[PATCH v2 4/7] perf: avoid a bounded set of visit_groups_merge iterators

From: Ian Rogers
Date: Wed Jul 24 2019 - 18:38:51 EST


Create a per-cpu array of iterators that gets resized when cgroup events
are added. The size of the array reflects the maximum depth of cgroups,
although not all cgroups will have events monitored within them. This
approach avoids added storage cost to perf_event.

Signed-off-by: Ian Rogers <irogers@xxxxxxxxxx>
---
include/linux/perf_event.h | 2 +
kernel/events/core.c | 87 +++++++++++++++++++++++++++++++-------
2 files changed, 73 insertions(+), 16 deletions(-)

diff --git a/include/linux/perf_event.h b/include/linux/perf_event.h
index e8ad3c590a23..43f90cfa2c39 100644
--- a/include/linux/perf_event.h
+++ b/include/linux/perf_event.h
@@ -802,6 +802,8 @@ struct perf_cpu_context {
#ifdef CONFIG_CGROUP_PERF
struct perf_cgroup *cgrp;
struct list_head cgrp_cpuctx_entry;
+ struct perf_event **visit_groups_merge_iterator_storage;
+ int visit_groups_merge_iterator_storage_size;
#endif

struct list_head sched_cb_entry;
diff --git a/kernel/events/core.c b/kernel/events/core.c
index 4d70df0415b9..2a2188908bed 100644
--- a/kernel/events/core.c
+++ b/kernel/events/core.c
@@ -1709,6 +1709,20 @@ perf_event_groups_next(struct perf_event *event)
return next;
}

+#ifdef CONFIG_CGROUP_PERF
+int perf_event_cgroup_depth(struct perf_event *event)
+{
+ struct cgroup_subsys_state *css;
+ struct perf_cgroup *cgrp = event->cgrp;
+ int depth = 0;
+
+ if (cgrp)
+ for (css = &cgrp->css; css; css = css->parent)
+ depth++;
+ return depth;
+}
+#endif
+
/*
* Iterate through the whole groups tree.
*/
@@ -2590,6 +2604,7 @@ static int __perf_install_in_context(void *info)

#ifdef CONFIG_CGROUP_PERF
if (is_cgroup_event(event)) {
+ int max_iterators;
/*
* If the current cgroup doesn't match the event's
* cgroup, we should not try to schedule it.
@@ -2597,6 +2612,30 @@ static int __perf_install_in_context(void *info)
struct perf_cgroup *cgrp = perf_cgroup_from_task(current, ctx);
reprogram = cgroup_is_descendant(cgrp->css.cgroup,
event->cgrp->css.cgroup);
+
+ /*
+ * Ensure space for visit_groups_merge iterator storage.
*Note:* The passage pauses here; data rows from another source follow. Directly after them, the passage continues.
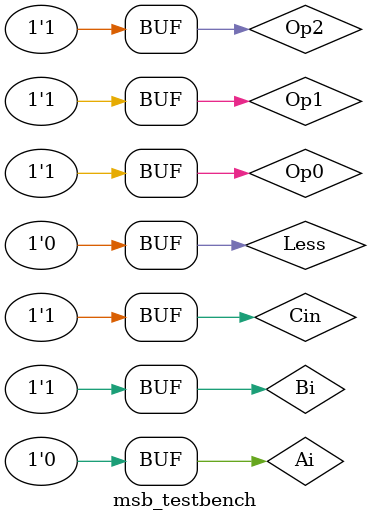
<source format=v>
`define DELAY 20
module msb_testbench(); 

reg Ai,Bi,Cin,Op2,Op1,Op0,Less;
wire Cout,Ri,Set,Vout;

msb alu_gate(Ai,Bi,Cin,Cout,Less,Op2,Op1,Op0,Ri,Set,Vout);

initial begin
Ai=1'b0; Bi=1'b1; Cin=1'b0; Less=1'b0; Op2=1'b0; Op1=1'b0; Op0=1'b0; 
#`DELAY;
Ai=1'b0; Bi=1'b1; Cin=1'b0; Less=1'b0; Op2=1'b0; Op1=1'b0; Op0=1'b1; 
#`DELAY;
Ai=1'b0; Bi=1'b1; Cin=1'b0; Less=1'b0; Op2=1'b0; Op1=1'b1; Op0=1'b0; 
#`DELAY;
Ai=1'b0; Bi=1'b1; Cin=1'b0; Less=1'b0; Op2=1'b1; Op1=1'b1; Op0=1'b0;
#`DELAY;
Ai=1'b0; Bi=1'b1; Cin=1'b0; Less=1'b0; Op2=1'b1; Op1=1'b1; Op0=1'b1; 
#`DELAY;
Ai=1'b0; Bi=1'b1; Cin=1'b1; Less=1'b0; Op2=1'b0; Op1=1'b0; Op0=1'b0; 
#`DELAY;
Ai=1'b0; Bi=1'b1; Cin=1'b1; Less=1'b0; Op2=1'b0; Op1=1'b0; Op0=1'b1;
#`DELAY;
Ai=1'b0; Bi=1'b1; Cin=1'b1; Less=1'b0; Op2=1'b0; Op1=1'b1; Op0=1'b0; 
#`DELAY;
Ai=1'b0; Bi=1'b1; Cin=1'b1; Less=1'b0; Op2=1'b1; Op1=1'b1; Op0=1'b0; 
#`DELAY;
Ai=1'b0; Bi=1'b1; Cin=1'b1; Less=1'b0; Op2=1'b1; Op1=1'b1; Op0=1'b1; 
end

initial
begin
$monitor("time = %2d, opcode(210)=%1b%1b%1b, Ai=%1b, Bi=%1b, Cin=%1b, Less=%1b, Ri=%1b, Cout=%1b, Set=%1b, Vout=%1b", $time, Op2, Op1, Op0, Ai, Bi, Cin, Less, Ri, Cout,Set,Vout);
end
 
endmodule
</source>
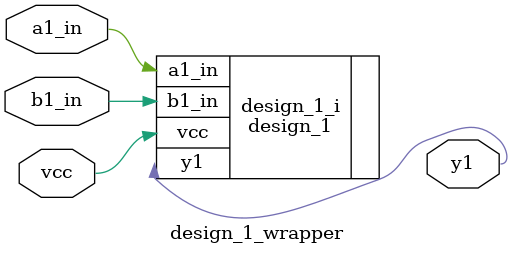
<source format=v>
`timescale 1 ps / 1 ps

module design_1_wrapper
   (a1_in,
    b1_in,
    vcc,
    y1);
  input a1_in;
  input b1_in;
  input vcc;
  output y1;

  wire a1_in;
  wire b1_in;
  wire vcc;
  wire y1;

design_1 design_1_i
       (.a1_in(a1_in),
        .b1_in(b1_in),
        .vcc(vcc),
        .y1(y1));
endmodule

</source>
With
+ * cgroup profiling we may have an event at each depth plus
+ * system wide events.
+ */
+ max_iterators = perf_event_cgroup_depth(event) + 1;
+ if (max_iterators >
+ cpuctx->visit_groups_merge_iterator_storage_size) {
+ struct perf_event **storage =
+ krealloc(cpuctx->visit_groups_merge_iterator_storage,
+ sizeof(struct perf_event *) * max_iterators,
+ GFP_KERNEL);
+ if (storage) {
+ cpuctx->visit_groups_merge_iterator_storage
+ = storage;
+ cpuctx->visit_groups_merge_iterator_storage_size
+ = max_iterators;
+ } else {
+ WARN_ONCE(1, "Unable to increase iterator "
+ "storage for perf events with cgroups");
+ ret = -ENOMEM;
+ }
+ }
}
#endif

@@ -3394,6 +3433,13 @@ static void min_heap_pop_push(struct perf_event_heap *heap,
}
}

+
+/*
+ * Without cgroups, with a task context, there may be per-CPU and any
+ * CPU events.
+ */
+#define MIN_VISIT_GROUP_MERGE_ITERATORS 2
+
static int visit_groups_merge(struct perf_event_context *ctx,
struct perf_cpu_context *cpuctx,
struct perf_event_groups *groups,
@@ -3405,22 +3451,25 @@ static int visit_groups_merge(struct perf_event_context *ctx,
{
/*
* A set of iterators, the iterator for the visit is chosen by the
- * group_index. The size of the array is sized such that there is space:
- * - for task contexts per-CPU and any-CPU events can be iterated.
- * - for CPU contexts:
- * - without cgroups, global events can be iterated.
- * - with cgroups, global events can be iterated and 16 sets of cgroup
- * events. Cgroup events may monitor a cgroup at an arbitrary
- * location within the cgroup hierarchy. An iterator is needed for
- * each cgroup with events in the hierarchy. Potentially this is
- * only limited by MAX_PATH.
- */
- struct perf_event *itrs[IS_ENABLED(CONFIG_CGROUP_PERF) ? 17 : 2];
+ * group_index.
+ */
+#ifndef CONFIG_CGROUP_PERF
+ struct perf_event *itrs[MIN_VISIT_GROUP_MERGE_ITERATORS];
struct perf_event_heap heap = {
.storage = itrs,
.num_elements = 0,
- .max_elements = ARRAYSIZE(itrs)
+ .max_elements = MIN_VISIT_GROUP_MERGE_ITERATORS
+ };
+#else
+ /*
+ * With cgroups usage space in the CPU context reserved for iterators.
+ */
+ struct perf_event_heap heap = {
+ .storage = cpuctx->visit_groups_merge_iterator_storage,
+ .num_elements = 0,
+ .max_elements = cpuctx->visit_groups_merge_iterator_storage_size
};
+#endif
int ret, cpu = smp_processor_id();

heap.storage[0] = perf_event_groups_first(groups, cpu, NULL);
@@ -3455,9 +3504,8 @@ static int visit_groups_merge(struct perf_event_context *ctx,
heap.num_elements++;
if (heap.num_elements ==
heap.max_elements) {
- WARN_ONCE(
- max_cgroups_with_events_depth,
- "Insufficient iterators for cgroup depth");
+ WARN_ONCE(1,
+ "per-CPU min-heap under sized");
break;
}
}
@@ -10167,7 +10215,14 @@ int perf_pmu_register(struct pmu *pmu, const char *name, int type)
lockdep_set_class(&cpuctx->ctx.lock, &cpuctx_lock);
cpuctx->ctx.pmu = pmu;
cpuctx->online = cpumask_test_cpu(cpu, perf_online_mask);
-
+#ifdef CONFIG_CGROUP_PERF
+ cpuctx->visit_groups_merge_iterator_storage =
+ kmalloc_array(MIN_VISIT_GROUP_MERGE_ITERATORS,
+ sizeof(struct perf_event *),
+ GFP_KERNEL);
+ cpuctx->visit_groups_merge_iterator_storage_size =
+ MIN_VISIT_GROUP_MERGE_ITERATORS;
+#endif
__perf_mux_hrtimer_init(cpuctx, cpu);
}

--
2.22.0.709.g102302147b-goog